The New Digital Age by Jared Cohen & Eric Schmidt

The New Digital Age by Jared Cohen & Eric Schmidt

Author:Jared Cohen & Eric Schmidt [Cohen, Jared & Schmidt, Eric]
Language: eng
Format: epub, mobi, pdf
Tags: Science, Computers, History & Theory, Political Science, History
ISBN: 9780307961105
Google: Fl_LPoLdGKsC
Publisher: Random House Digital, Inc.
Published: 2013-04-23T00:22:31+00:00


Sudden access to technology does not in and of itself enable radicalized individuals to become cyber terrorists. There is a technical skills barrier that, to date, has forestalled an explosion of terrorist-hackers. But we anticipate that this barrier will become less significant as the spread of connectivity and low-cost devices reaches remote places like the Afghanistan-Pakistan border region, the African Sahel and Latin America’s tri-border area (Paraguay, Argentina and Brazil). Hackers in developed countries are typically self-taught, and because we can assume that the distribution of young people with technical aptitude is equivalent everywhere, this means that with time and connectivity, potential hackers will acquire the necessary information to hone their skills. One outcome will be an emergent class of virtual soldiers ripe for recruitment.

Whereas today we hear of middle-class Muslims living in Europe going to Afghanistan for terror-camp training, we may see the reverse in the future. Afghans and Pakistanis will go to Europe to learn how to be cyber terrorists. Unlike training camps with rifle ranges, monkey bars and obstacle courses, engineering boot camps could be as nondescript as a few rooms with some laptops, run by a set of technically skilled and disaffected graduate students in London or Paris. Terrorist training camps today can often be identified by satellite; cyber boot camps would be indistinguishable from Internet cafés.

Terrorist groups and governments alike will try to recruit engineers and hackers to fight for their side. Recognizing how a cadre of technically skilled strategists enhances their destructive capacity, they will increasingly target engineers, students, programmers and computer scientists at universities and companies, building out the next generation of cyber jihadists. It is hard to persuade someone to become a terrorist, given the physical and legal consequences, so surely ideology, money and blackmail will continue to play a large role in the recruitment process. Unlike governments, terrorist groups can play the antiestablishment card, which may strengthen their case among some young and disaffected hacker types. Of course, the decision to become a cyber terrorist is almost always less consequential to one’s personal health than signing up for suicide martyrdom.

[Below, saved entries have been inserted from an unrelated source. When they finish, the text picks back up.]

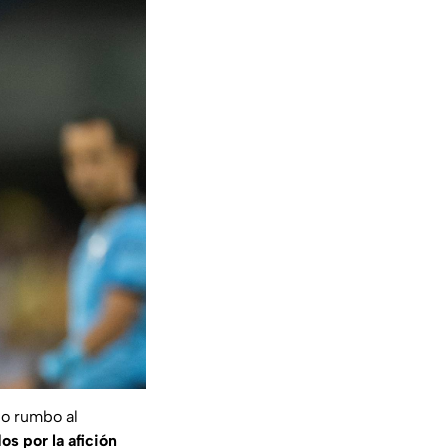
po rumbo al
s por la afición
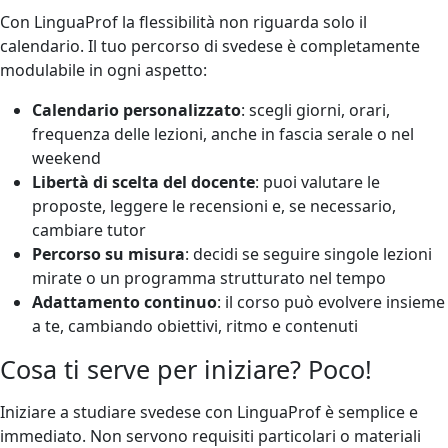
Con LinguaProf la flessibilità non riguarda solo il
calendario. Il tuo percorso di svedese è completamente
modulabile in ogni aspetto:
Calendario personalizzato
: scegli giorni, orari,
frequenza delle lezioni, anche in fascia serale o nel
weekend
Libertà di scelta del docente
: puoi valutare le
proposte, leggere le recensioni e, se necessario,
cambiare tutor
Percorso su misura
: decidi se seguire singole lezioni
mirate o un programma strutturato nel tempo
Adattamento continuo
: il corso può evolvere insieme
a te, cambiando obiettivi, ritmo e contenuti
Cosa ti serve per iniziare? Poco!
Iniziare a studiare svedese con LinguaProf è semplice e
immediato. Non servono requisiti particolari o materiali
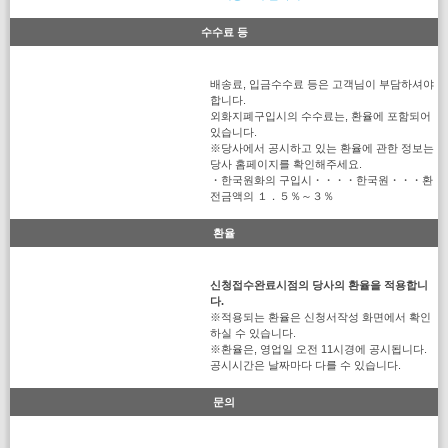
수수료 등
배송료, 입금수수료 등은 고객님이 부담하셔야
합니다.
외화지폐구입시의 수수료는, 환율에 포함되어
있습니다.
※당사에서 공시하고 있는 환율에 관한 정보는
당사 홈페이지를 확인해주세요.
・한국원화의 구입시・・・・한국원・・・환
전금액의 １．５％～３％
환율
신청접수완료시점의 당사의 환율을 적용합니
다.
※적용되는 환율은 신청서작성 화면에서 확인
하실 수 있습니다.
※환율은, 영업일 오전 11시경에 공시됩니다.
공시시간은 날짜마다 다를 수 있습니다.
문의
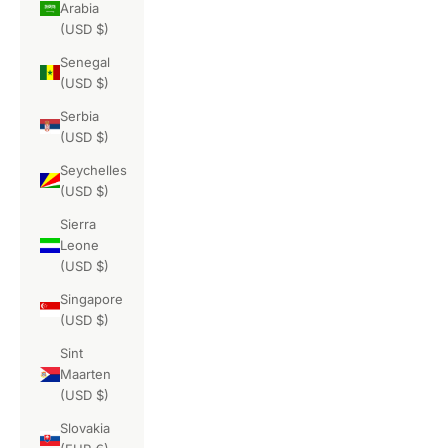
Arabia
(USD $)
Senegal
(USD $)
Serbia
(USD $)
Seychelles
(USD $)
Sierra
Leone
(USD $)
Singapore
(USD $)
Sint
Maarten
(USD $)
Slovakia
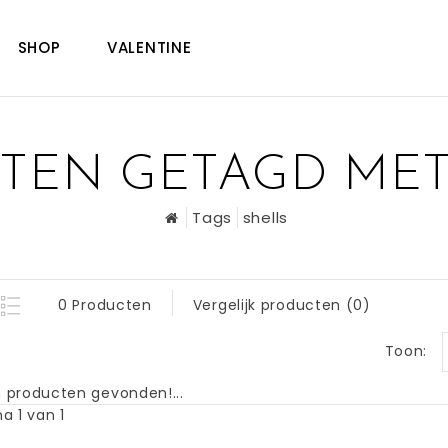
SHOP
VALENTINE
TEN GETAGD MET
Tags
shells
0 Producten
Vergelijk producten (0)
Toon:
 producten gevonden!...
a 1 van 1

Culture will play an important role in where these pockets of cyber terrorism develop in the world. Deeply religious populations with distinct radicalized elements have traditionally been the most fertile ground for terrorist recruitment, and that will hold true for cyber-terrorist recruitment as well, especially as the largely disconnected parts of the world come online. To a large extent, the web experience of users is highly determined by their existing networks and immediate environment. We do not expect radical social change simply from the advent of connectivity. What we’ll see instead are more communication channels, more participation and more rogue identities developing online.

And, of course, there are state sponsors of terrorism who will seek to conduct untraceable attacks. Today, Iran is one of the world’s most notorious sponsors of terror groups, funneling weapons, money and supplies to groups like Hezbollah, Hamas, Palestinian Islamic Jihad, the al-Aqsa Martyrs Brigades and various militant groups in Iraq.